Become Amazon Certified with updated AWS-DEA-C01 exam questions and correct answers
As a Data Engineer, you are tasked with setting up a batch data ingestion pipeline for a substantial financial dataset. This data is currently housed in an Amazon RDS database, stemming from various financial services and trading platforms. The dataset is complex and heterogeneous, predominantly in JSON format, and is updated nightly, typically ranging between 100-200 GB.
Your primary objective is to efficiently transfer this data from the RDS database to a data lake in AWS, ensuring reliable storage and preparing the dataset for analytical processing with minimal yet capable transformation steps due to its complexity.
Which combination of AWS services would be most appropriate?
A company stores its processed data in an S3 bucket.

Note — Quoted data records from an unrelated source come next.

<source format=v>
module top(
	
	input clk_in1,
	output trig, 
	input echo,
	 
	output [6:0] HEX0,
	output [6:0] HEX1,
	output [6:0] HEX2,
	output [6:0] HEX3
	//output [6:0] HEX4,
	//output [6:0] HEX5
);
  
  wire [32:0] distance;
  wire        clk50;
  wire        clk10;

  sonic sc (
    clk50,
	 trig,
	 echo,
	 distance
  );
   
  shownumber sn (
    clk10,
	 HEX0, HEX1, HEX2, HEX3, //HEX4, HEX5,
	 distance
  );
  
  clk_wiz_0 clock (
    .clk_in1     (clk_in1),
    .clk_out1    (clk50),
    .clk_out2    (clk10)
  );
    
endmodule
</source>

The company has a strict data access policy. Thecompany uses IAM roles to grant teams within the company different levels of access to the S3 bucket.The company wants to receive notifications when a user violates the data access policy. Each notificationmust include the username of the user who violated the policy.Which solution will meet these requirements?
A sales company uses AWS Glue ETL to collect, process, and ingest data into an Amazon S3 bucket. The AWS Glue pipeline creates a new file in the S3 bucket every hour. File sizes vary from 200 KB to 300 KB. The company wants to build a sales prediction model by using data from the previous 5 years. The historic data includes 44,000 files. The company builds a second AWS Glue ETL pipeline by using the smallest worker type. The second pipeline retrieves the historic files from the S3 bucket and processes the files for downstream analysis. The company notices significant performance issues with the second ETL pipeline. The company needs to improve the performance of the second pipeline. Which solution will meet this requirement MOST cost-effectively?

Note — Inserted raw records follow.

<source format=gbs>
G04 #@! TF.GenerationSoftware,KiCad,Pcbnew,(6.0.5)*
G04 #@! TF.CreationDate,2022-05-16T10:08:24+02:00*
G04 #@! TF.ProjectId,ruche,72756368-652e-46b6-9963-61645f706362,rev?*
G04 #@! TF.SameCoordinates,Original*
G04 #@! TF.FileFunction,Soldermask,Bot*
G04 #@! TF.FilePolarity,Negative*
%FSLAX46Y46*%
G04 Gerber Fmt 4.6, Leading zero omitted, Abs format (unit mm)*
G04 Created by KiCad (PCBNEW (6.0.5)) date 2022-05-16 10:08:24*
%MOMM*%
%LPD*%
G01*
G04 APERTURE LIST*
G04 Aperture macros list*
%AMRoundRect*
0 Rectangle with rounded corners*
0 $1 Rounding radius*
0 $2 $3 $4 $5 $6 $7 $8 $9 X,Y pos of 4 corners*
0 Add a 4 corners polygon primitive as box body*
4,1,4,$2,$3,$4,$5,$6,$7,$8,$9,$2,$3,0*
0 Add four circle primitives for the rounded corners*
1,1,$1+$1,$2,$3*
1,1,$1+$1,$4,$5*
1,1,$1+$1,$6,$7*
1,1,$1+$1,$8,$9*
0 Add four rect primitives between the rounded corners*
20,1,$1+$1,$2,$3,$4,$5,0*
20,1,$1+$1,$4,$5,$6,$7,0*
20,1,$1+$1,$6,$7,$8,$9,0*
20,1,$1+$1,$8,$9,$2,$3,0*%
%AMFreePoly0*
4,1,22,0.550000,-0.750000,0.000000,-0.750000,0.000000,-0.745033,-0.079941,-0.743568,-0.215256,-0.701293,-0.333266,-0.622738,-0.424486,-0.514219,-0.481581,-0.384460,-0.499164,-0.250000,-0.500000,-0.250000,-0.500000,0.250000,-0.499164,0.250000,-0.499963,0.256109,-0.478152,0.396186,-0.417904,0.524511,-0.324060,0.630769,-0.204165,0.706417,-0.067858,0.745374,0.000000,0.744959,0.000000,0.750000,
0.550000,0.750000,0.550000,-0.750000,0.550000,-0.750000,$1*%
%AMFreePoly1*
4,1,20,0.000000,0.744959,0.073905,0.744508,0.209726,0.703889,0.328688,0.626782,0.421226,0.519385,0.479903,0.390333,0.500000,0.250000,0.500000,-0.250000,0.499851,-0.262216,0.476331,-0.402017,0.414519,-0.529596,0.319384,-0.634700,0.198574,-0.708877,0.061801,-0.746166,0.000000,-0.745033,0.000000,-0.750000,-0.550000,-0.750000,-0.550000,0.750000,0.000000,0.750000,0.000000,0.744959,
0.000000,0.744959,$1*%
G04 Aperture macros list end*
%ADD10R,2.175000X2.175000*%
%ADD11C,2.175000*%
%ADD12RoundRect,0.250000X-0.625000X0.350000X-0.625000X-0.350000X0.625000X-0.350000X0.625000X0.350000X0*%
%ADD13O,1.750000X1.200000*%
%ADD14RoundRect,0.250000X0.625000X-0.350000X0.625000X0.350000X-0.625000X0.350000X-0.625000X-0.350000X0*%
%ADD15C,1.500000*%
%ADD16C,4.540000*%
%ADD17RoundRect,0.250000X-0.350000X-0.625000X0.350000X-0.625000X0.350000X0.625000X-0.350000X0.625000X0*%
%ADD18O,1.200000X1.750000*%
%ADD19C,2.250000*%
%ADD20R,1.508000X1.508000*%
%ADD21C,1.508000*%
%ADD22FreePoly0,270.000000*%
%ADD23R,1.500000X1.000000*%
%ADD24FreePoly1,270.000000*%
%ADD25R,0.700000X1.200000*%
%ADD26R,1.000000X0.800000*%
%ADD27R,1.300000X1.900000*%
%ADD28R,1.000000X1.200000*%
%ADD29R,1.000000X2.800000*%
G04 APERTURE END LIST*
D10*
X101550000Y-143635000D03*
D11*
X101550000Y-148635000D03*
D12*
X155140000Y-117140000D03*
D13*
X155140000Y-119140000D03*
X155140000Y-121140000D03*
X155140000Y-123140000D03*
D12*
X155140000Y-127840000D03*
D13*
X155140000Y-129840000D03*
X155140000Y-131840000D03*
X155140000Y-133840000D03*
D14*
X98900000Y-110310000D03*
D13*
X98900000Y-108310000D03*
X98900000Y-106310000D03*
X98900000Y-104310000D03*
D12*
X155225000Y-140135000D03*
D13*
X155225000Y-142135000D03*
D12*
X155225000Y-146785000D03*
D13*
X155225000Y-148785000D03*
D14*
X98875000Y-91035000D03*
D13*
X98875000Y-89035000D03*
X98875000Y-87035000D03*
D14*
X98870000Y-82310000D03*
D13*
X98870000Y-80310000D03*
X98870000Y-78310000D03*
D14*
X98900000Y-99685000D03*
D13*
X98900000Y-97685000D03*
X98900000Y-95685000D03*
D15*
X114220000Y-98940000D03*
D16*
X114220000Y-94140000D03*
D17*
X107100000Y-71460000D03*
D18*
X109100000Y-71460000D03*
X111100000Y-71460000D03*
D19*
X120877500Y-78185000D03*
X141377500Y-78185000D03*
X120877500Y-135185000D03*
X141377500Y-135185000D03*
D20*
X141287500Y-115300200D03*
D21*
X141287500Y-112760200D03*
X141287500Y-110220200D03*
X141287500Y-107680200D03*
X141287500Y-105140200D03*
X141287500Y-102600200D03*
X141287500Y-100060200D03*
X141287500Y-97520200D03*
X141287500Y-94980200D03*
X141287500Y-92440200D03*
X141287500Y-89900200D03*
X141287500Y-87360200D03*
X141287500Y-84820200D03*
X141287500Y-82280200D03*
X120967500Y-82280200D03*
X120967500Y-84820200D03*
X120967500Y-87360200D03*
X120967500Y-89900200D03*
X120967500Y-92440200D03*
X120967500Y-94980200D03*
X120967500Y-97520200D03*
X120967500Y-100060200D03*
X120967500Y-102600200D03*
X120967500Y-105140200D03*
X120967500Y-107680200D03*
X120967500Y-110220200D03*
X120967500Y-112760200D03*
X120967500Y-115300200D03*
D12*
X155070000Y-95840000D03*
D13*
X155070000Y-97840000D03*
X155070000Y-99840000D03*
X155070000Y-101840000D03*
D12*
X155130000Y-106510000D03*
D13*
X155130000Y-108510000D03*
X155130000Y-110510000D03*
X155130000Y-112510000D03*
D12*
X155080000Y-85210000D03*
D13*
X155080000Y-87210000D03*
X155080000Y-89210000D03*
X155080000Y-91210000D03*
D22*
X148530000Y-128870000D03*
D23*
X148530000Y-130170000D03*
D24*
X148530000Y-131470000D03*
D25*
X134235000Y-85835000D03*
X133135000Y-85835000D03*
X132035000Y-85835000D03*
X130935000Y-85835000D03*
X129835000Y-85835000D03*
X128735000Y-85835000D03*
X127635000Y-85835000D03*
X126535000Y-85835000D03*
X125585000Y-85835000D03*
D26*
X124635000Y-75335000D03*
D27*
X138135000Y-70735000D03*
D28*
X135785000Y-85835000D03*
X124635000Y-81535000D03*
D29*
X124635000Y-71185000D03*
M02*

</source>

A company has as JSON file that contains personally identifiable information (PIT) data and non-PII data. The company needs to make the data available for querying and analysis. The non-PII data must be available to everyone in the company. The PII data must be available only to a limited group of employees. Which solution will meet these requirements with the LEAST operational overhead?

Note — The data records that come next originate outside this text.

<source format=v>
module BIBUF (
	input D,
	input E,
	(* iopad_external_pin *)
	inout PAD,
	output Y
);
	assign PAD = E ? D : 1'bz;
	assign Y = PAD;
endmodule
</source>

A data engineer wants to orchestrate a set of extract, transform, and load (ETL) jobs that run on AWS. TheETL jobs contain tasks that must run Apache Spark jobs on Amazon EMR, make API calls to Salesforce, andload data into Amazon Redshift.The ETL jobs need to handle failures and retries automatically. The data engineer needs to use Python toorchestrate the jobs.Which service will meet these requirements?
© Copyrights DumpsCertify 2025. All Rights Reserved
We use cookies to ensure your best experience. So we hope you are happy to receive all cookies on the DumpsCertify.